* [Source extract]:
○ ○ ○ ○ ○ ○ ○
Democrats are pushing hard for the budget to include the reauthorization or extension of these subsidies in the CR, recognizing that failure to include them now likely means that no future legislation will be passed either.
So what are enhanced ACA marketplace subsidies? Put simply, they are the tax credits that make coverage affordable for those who rely on ACA plans. They are set to expire at the end of 2025.
These subsidies were expanded under the American Rescue Plan and the Inflation Reduction Act, lowering premiums for millions of low- and middle-income Americans, in part recognizing that, under the US medical insurance system, companies have regularly raised prices despite wages not increasing to offset the cost.
Without renewal, premiums could double or triple for many, and millions could lose coverage outright.
○ ○ ○ ○ ○ ○ ○
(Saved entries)
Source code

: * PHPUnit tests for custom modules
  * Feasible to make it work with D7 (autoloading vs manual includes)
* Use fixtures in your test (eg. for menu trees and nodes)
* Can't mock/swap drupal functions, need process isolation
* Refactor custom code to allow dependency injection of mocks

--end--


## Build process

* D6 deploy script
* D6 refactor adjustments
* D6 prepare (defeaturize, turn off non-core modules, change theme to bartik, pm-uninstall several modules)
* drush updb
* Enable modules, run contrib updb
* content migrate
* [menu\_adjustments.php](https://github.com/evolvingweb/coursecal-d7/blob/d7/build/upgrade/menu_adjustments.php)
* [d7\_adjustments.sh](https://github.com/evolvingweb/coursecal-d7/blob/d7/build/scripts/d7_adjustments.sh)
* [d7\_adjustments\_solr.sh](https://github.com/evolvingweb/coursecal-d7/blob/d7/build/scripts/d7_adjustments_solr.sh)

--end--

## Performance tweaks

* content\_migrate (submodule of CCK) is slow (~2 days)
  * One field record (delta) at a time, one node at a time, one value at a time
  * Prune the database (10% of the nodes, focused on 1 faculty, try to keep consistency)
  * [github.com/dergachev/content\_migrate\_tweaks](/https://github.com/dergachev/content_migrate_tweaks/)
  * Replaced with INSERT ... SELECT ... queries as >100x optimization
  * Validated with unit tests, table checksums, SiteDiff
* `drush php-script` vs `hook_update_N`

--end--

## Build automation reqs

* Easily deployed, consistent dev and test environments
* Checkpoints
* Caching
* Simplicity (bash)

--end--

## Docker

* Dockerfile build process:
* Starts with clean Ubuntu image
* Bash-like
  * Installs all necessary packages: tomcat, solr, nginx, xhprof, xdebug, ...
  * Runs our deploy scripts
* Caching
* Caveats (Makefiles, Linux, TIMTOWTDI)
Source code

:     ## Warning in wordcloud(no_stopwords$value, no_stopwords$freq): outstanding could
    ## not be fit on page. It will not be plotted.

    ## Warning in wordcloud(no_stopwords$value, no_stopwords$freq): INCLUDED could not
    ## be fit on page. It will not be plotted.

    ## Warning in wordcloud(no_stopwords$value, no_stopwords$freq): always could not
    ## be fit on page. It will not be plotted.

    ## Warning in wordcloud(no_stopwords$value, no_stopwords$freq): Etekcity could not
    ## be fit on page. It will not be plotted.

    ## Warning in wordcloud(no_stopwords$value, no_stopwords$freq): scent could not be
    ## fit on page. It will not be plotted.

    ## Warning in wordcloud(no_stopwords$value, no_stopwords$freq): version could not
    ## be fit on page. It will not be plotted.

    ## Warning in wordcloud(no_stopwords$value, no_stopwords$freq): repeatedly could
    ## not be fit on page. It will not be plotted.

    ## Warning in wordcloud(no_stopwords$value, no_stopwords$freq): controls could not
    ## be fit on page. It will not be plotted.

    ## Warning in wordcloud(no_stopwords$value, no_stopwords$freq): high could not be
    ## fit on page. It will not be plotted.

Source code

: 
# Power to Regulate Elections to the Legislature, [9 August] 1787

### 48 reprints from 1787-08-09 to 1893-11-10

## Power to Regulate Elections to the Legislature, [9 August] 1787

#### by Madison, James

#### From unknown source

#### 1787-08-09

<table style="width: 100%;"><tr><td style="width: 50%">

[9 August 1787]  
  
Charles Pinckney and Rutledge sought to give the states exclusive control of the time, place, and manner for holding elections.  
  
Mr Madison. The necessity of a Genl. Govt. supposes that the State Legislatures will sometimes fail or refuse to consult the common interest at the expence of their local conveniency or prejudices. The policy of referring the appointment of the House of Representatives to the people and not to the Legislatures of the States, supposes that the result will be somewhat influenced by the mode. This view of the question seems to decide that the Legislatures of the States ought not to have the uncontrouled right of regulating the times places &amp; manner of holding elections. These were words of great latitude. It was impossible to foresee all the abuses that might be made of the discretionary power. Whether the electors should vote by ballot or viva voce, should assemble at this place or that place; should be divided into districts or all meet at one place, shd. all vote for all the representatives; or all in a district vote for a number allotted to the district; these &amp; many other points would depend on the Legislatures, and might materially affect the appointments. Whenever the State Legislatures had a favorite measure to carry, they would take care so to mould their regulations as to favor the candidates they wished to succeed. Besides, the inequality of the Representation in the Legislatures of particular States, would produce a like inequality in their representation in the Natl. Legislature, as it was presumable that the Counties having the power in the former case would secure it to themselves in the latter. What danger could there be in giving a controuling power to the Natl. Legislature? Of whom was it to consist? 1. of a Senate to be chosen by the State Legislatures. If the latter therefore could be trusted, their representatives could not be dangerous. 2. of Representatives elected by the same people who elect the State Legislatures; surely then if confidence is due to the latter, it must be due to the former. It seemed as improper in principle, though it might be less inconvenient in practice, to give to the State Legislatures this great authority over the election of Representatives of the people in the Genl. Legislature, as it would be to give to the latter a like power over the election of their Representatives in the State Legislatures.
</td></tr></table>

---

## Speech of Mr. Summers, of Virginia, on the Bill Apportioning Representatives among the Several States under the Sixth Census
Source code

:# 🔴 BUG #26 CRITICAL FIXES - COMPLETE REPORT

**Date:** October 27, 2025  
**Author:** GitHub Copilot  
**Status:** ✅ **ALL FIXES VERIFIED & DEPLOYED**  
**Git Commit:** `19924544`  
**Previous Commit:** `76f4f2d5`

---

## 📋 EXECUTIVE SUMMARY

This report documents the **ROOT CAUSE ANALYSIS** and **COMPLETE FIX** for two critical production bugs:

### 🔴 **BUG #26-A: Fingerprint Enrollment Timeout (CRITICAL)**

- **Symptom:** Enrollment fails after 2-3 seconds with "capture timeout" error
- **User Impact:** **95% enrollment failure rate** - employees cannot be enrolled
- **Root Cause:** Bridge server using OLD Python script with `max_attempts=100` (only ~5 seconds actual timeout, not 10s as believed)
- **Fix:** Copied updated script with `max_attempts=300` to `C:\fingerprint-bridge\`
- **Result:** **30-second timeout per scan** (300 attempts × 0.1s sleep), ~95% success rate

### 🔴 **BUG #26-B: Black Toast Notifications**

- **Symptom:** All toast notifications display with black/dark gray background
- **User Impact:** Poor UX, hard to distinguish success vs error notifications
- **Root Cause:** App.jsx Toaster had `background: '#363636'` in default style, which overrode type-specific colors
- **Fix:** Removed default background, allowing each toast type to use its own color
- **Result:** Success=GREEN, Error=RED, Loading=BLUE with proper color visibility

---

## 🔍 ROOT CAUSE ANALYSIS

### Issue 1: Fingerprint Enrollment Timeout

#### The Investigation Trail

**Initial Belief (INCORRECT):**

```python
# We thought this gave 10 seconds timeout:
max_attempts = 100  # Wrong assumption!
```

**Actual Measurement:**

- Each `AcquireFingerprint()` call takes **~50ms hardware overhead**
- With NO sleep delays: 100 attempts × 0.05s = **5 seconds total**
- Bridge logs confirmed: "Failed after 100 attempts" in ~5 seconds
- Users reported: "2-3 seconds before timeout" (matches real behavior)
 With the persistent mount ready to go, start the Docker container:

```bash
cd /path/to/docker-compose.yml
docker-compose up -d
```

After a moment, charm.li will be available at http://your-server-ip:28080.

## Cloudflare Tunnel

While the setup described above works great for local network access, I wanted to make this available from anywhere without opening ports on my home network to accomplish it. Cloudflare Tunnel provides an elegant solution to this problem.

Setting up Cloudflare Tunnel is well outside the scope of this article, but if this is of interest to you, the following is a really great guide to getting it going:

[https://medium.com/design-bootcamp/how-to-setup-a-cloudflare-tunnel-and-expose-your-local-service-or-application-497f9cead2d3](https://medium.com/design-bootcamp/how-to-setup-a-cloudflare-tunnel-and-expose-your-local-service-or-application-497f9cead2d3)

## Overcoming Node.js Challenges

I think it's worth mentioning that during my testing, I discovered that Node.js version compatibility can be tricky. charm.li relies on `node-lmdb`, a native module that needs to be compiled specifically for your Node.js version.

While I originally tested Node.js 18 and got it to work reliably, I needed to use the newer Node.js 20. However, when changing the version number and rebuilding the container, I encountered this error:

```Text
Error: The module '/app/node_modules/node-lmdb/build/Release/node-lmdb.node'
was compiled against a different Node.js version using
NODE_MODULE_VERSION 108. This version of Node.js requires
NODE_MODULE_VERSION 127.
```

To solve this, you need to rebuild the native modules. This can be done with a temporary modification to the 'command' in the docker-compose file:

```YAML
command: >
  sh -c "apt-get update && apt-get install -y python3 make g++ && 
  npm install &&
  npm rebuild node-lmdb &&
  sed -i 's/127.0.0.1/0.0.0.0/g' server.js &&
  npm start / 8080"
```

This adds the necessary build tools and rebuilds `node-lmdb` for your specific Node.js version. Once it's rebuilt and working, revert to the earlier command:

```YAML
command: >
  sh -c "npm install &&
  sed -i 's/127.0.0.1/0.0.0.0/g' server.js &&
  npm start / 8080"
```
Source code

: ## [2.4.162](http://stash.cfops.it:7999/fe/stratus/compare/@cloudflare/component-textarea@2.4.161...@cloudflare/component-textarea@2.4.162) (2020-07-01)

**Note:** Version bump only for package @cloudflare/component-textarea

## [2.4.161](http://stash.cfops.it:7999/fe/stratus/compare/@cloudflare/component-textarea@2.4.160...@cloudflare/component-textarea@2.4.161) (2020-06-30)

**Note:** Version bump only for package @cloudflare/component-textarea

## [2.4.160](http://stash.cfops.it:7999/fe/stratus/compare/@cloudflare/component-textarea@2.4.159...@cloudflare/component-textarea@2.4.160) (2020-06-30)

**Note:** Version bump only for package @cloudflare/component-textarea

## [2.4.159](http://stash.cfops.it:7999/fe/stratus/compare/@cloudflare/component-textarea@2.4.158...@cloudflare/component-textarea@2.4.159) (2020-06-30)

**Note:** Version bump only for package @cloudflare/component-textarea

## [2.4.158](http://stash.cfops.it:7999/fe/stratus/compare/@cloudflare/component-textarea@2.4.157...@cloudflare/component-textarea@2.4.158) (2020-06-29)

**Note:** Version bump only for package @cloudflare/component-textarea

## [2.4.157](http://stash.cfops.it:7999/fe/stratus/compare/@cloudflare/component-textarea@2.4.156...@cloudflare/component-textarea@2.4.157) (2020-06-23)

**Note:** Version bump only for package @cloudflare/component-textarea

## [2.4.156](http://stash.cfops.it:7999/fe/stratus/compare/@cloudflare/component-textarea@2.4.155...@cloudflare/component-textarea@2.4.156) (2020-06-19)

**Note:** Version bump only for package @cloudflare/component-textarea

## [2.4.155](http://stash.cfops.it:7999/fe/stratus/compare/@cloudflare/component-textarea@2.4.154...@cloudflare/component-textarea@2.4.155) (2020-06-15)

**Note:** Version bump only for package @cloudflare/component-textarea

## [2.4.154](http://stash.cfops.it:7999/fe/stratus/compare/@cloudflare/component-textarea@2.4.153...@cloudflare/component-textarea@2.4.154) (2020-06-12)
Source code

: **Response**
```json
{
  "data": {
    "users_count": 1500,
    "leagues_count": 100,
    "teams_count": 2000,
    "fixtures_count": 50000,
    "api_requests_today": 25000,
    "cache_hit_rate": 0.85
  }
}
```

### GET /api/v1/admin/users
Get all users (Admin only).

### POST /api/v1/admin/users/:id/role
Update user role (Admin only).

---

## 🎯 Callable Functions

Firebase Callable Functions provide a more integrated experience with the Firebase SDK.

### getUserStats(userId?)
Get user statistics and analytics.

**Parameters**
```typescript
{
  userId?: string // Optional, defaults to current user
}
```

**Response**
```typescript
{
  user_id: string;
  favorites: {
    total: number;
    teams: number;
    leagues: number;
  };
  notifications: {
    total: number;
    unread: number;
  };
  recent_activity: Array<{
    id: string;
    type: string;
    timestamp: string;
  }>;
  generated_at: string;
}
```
○ ○ ○ ○ ○ ○ ○
* [The task]: Rewrite the excerpt on ACA marketplace subsidies starting at "Democrats are pushing" and ending at "offset the cost.", putting "payments" in place of every "subsidies".

* [Task response]:
Democrats are pushing hard for the budget to include the reauthorization or extension of these payments in the CR, recognizing that failure to include them now likely means that no future legislation will be passed either.
So what are enhanced ACA marketplace payments? Put simply, they are the tax credits that make coverage affordable for those who rely on ACA plans. They are set to expire at the end of 2025.
These payments were expanded under the American Rescue Plan and the Inflation Reduction Act, lowering premiums for millions of low- and middle-income Americans, in part recognizing that, under the US medical insurance system, companies have regularly raised prices despite wages not increasing to offset the cost.